Assignment ▸ What is the number of lines in the records below holding the string "Freelands"? Reply with it and nothing else.

Saved data entries
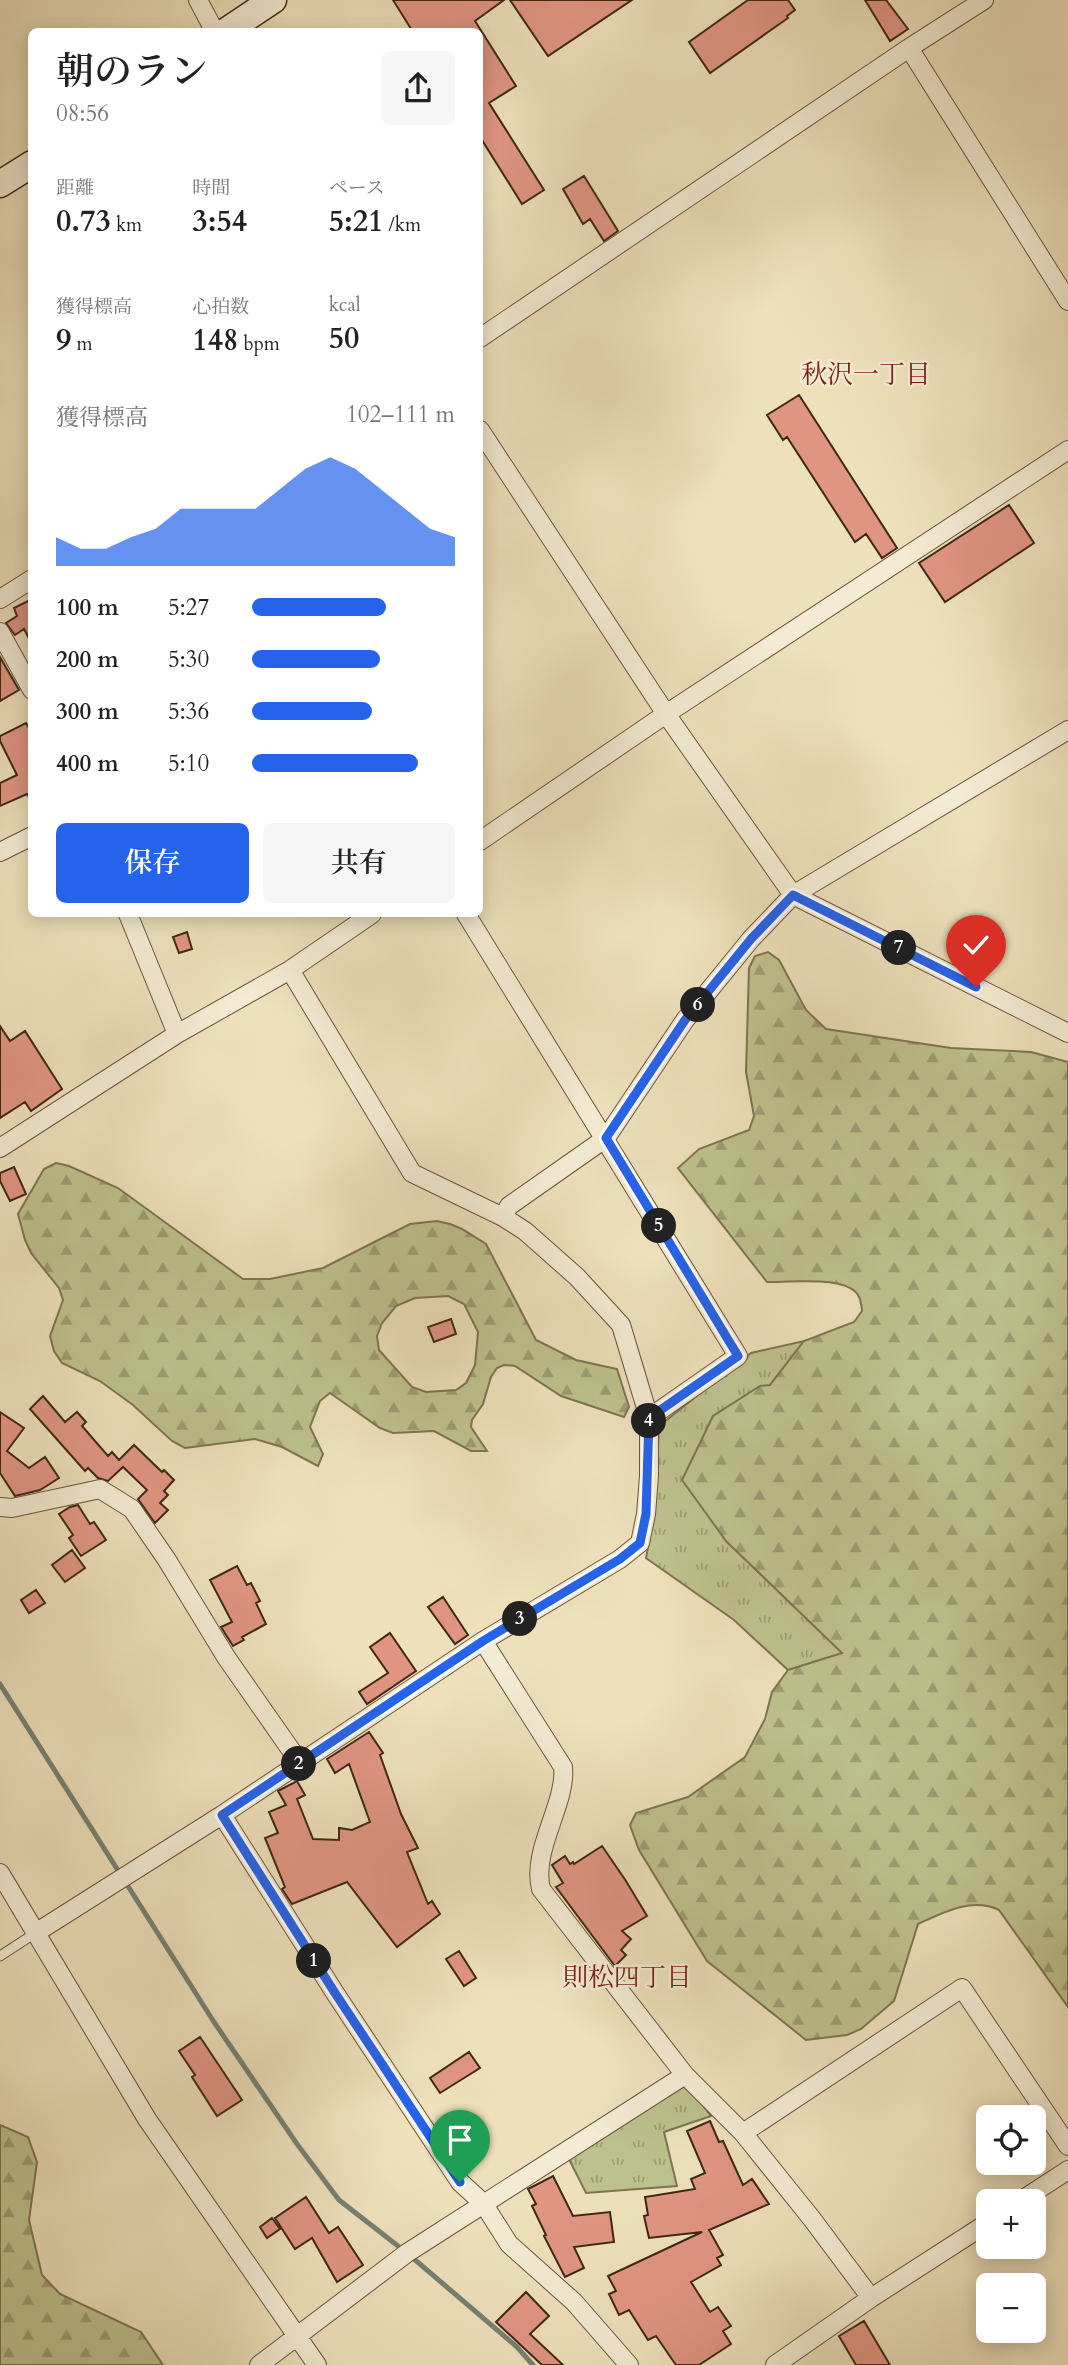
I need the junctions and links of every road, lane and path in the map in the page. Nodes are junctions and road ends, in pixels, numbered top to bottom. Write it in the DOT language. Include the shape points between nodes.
graph roads {
  1 [pos="198,0"];
  2 [pos="274,0"];
  3 [pos="984,0"];
  4 [pos="213,28"];
  5 [pos="231,28"];
  6 [pos="909,48"];
  7 [pos="28,166"];
  8 [pos="0,184"];
  9 [pos="1068,301"];
  10 [pos="483,336"];
  11 [pos="483,435"];
  12 [pos="1068,450"];
  13 [pos="28,582"];
  14 [pos="0,599"];
  15 [pos="0,632"];
  16 [pos="28,683"];
  17 [pos="666,714"];
  18 [pos="1068,730"];
  19 [pos="28,838"];
  20 [pos="483,839"];
  21 [pos="0,852"];
  22 [pos="793,895"];
  23 [pos="129,917"];
  24 [pos="368,917"];
  25 [pos="468,917"];
  26 [pos="290,970"];
  27 [pos="1068,1033"];
  28 [pos="177,1034"];
  29 [pos="606,1138"];
  30 [pos="0,1149"];
  31 [pos="503,1217"];
  32 [pos="649,1418"];
  33 [pos="0,1507"];
  34 [pos="483,1641"];
  35 [pos="300,1763"];
  36 [pos="222,1815"];
  37 [pos="0,1873"];
  38 [pos="37,1932"];
  39 [pos="0,1956"];
  40 [pos="685,2075"];
  41 [pos="743,2133"];
  42 [pos="1068,2146"];
  43 [pos="1068,2170"];
  44 [pos="1040,2189"];
  45 [pos="483,2203"];
  46 [pos="976,2229"];
  47 [pos="871,2298"];
  48 [pos="298,2335"];
  49 [pos="259,2365"];
  50 [pos="317,2365"];
  51 [pos="629,2365"];
  52 [pos="775,2365"];
  1 -- 4 [label="street"];
  2 -- 5 [label="main road"];
  3 -- 6 [label="street"];
  6 -- 9 [label="street"];
  6 -- 10 [label="street"];
  7 -- 8 [label="main road"];
  11 -- 17 [label="street"];
  12 -- 17 [label="street"];
  13 -- 14 [label="street"];
  15 -- 16 [label="street"];
  17 -- 20 [label="street"];
  17 -- 22 [label="street"];
  18 -- 22 [label="street"];
  19 -- 21 [label="street"];
  22 -- 27 [label="street"];
  22 -- 29 [label="street" via="685,1020"];
  23 -- 28 [label="street"];
  24 -- 26 [label="street"];
  25 -- 29 [label="street"];
  26 -- 28 [label="street"];
  26 -- 31 [label="street" via="412,1173"];
  28 -- 30 [label="street"];
  29 -- 31 [label="street" via="509,1206"];
  29 -- 32 [label="street" via="738,1356"];
  31 -- 32 [label="street" via="577,1276 621,1325"];
  32 -- 34 [label="street" via="647,1501 640,1543"];
  33 -- 35 [label="street" via="100,1489 132,1509"];
  34 -- 35 [label="street"];
  34 -- 40 [label="street" via="563,1768 540,1862 541,1888"];
  35 -- 36 [label="street"];
  36 -- 38 [label="street"];
  36 -- 45 [label="street" via="460,2182"];
  37 -- 38 [label="street"];
  38 -- 39 [label="lane"];
  38 -- 48 [label="street" via="146,2119"];
  40 -- 41 [label="street"];
  40 -- 45 [label="street"];
  41 -- 42 [label="street" via="962,1988"];
  41 -- 47 [label="street"];
  43 -- 44 [label="street"];
  45 -- 48 [label="street"];
  45 -- 51 [label="street" via="509,2244 574,2302"];
  46 -- 47 [label="street"];
  47 -- 52 [label="street"];
  48 -- 49 [label="street"];
  48 -- 50 [label="street"];
}
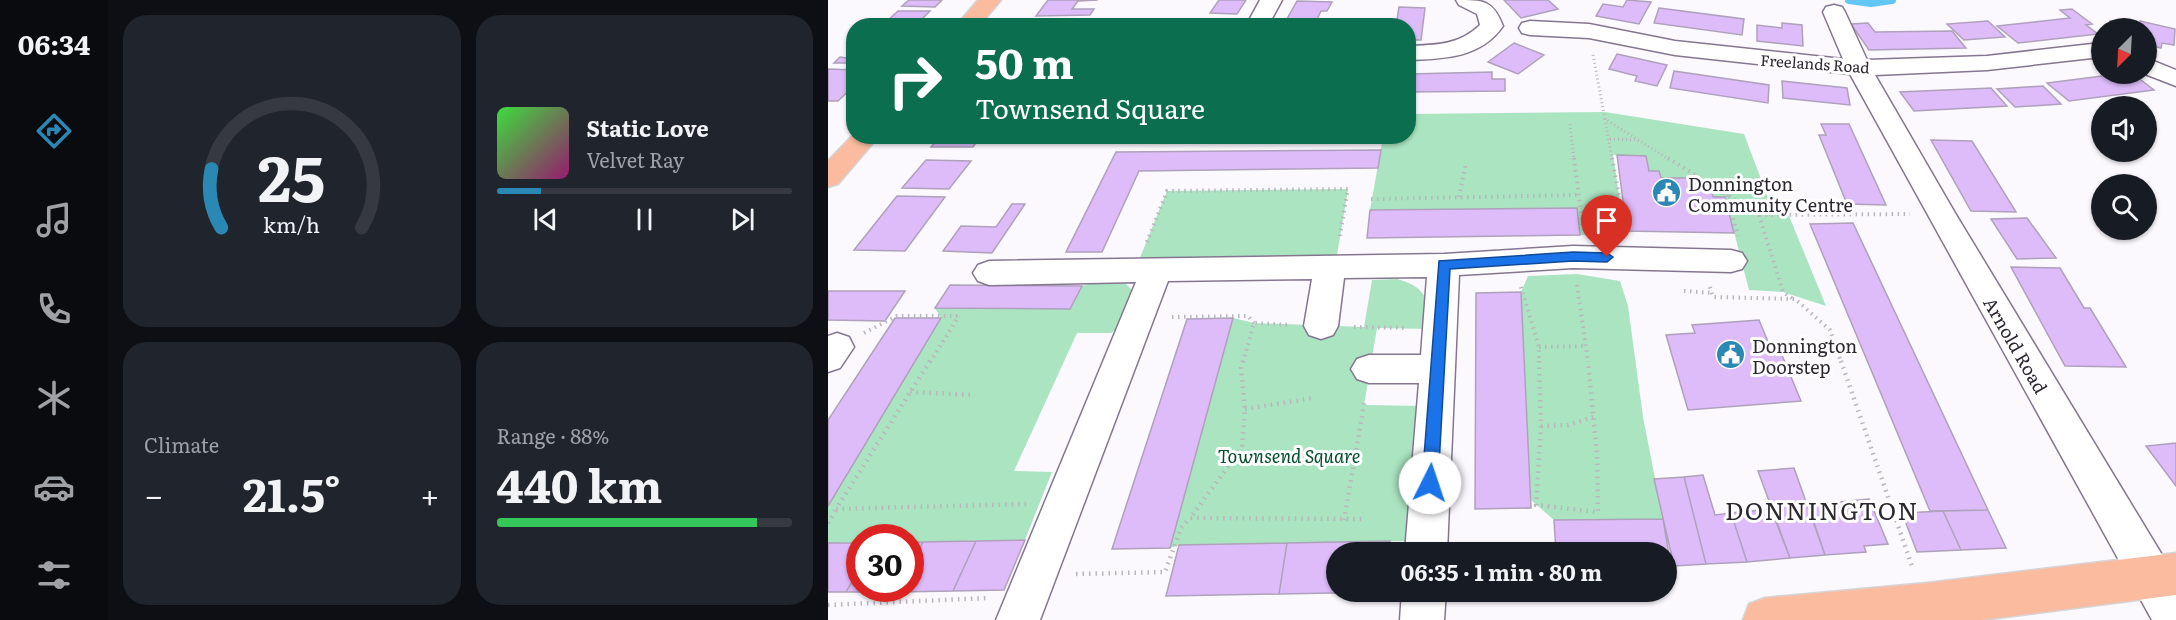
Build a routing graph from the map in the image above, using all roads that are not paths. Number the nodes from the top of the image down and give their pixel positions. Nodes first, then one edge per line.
1 (990, 0) edge
2 (1271, 0) edge
3 (1467, 0) edge
4 (1834, 12) dead end
5 (974, 18) edge
6 (1261, 18) edge
7 (1530, 28) dead end
8 (2091, 51) edge
9 (1416, 53) edge
10 (1858, 68) junction
11 (2157, 70) edge
12 (2176, 79) edge
13 (859, 144) edge
14 (828, 178) edge
15 (1731, 261) dead end
16 (1444, 265) junction
17 (1332, 267) junction
18 (1146, 270) junction
19 (989, 273) dead end
20 (1321, 326) road end
21 (1370, 369) road end
22 (1437, 369) junction
23 (1427, 542) edge
24 (2163, 576) edge
25 (1423, 602) edge
26 (1006, 609) edge
27 (1422, 620) edge
28 (1765, 620) edge
29 (2176, 620) edge

1 - 5 main road
2 - 6 street
3 - 9 street
4 - 10 street, Arnold Road
7 - 10 street, Freelands Road
8 - 10 street, Freelands Road
10 - 24 street, Arnold Road
11 - 12 street
13 - 14 main road
15 - 16 street
16 - 17 street
16 - 22 street
17 - 18 street
17 - 20 street
18 - 19 street
18 - 26 street
21 - 22 street
22 - 23 street
24 - 28 main road
24 - 29 street, Arnold Road
25 - 27 street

Written solution ▸ 2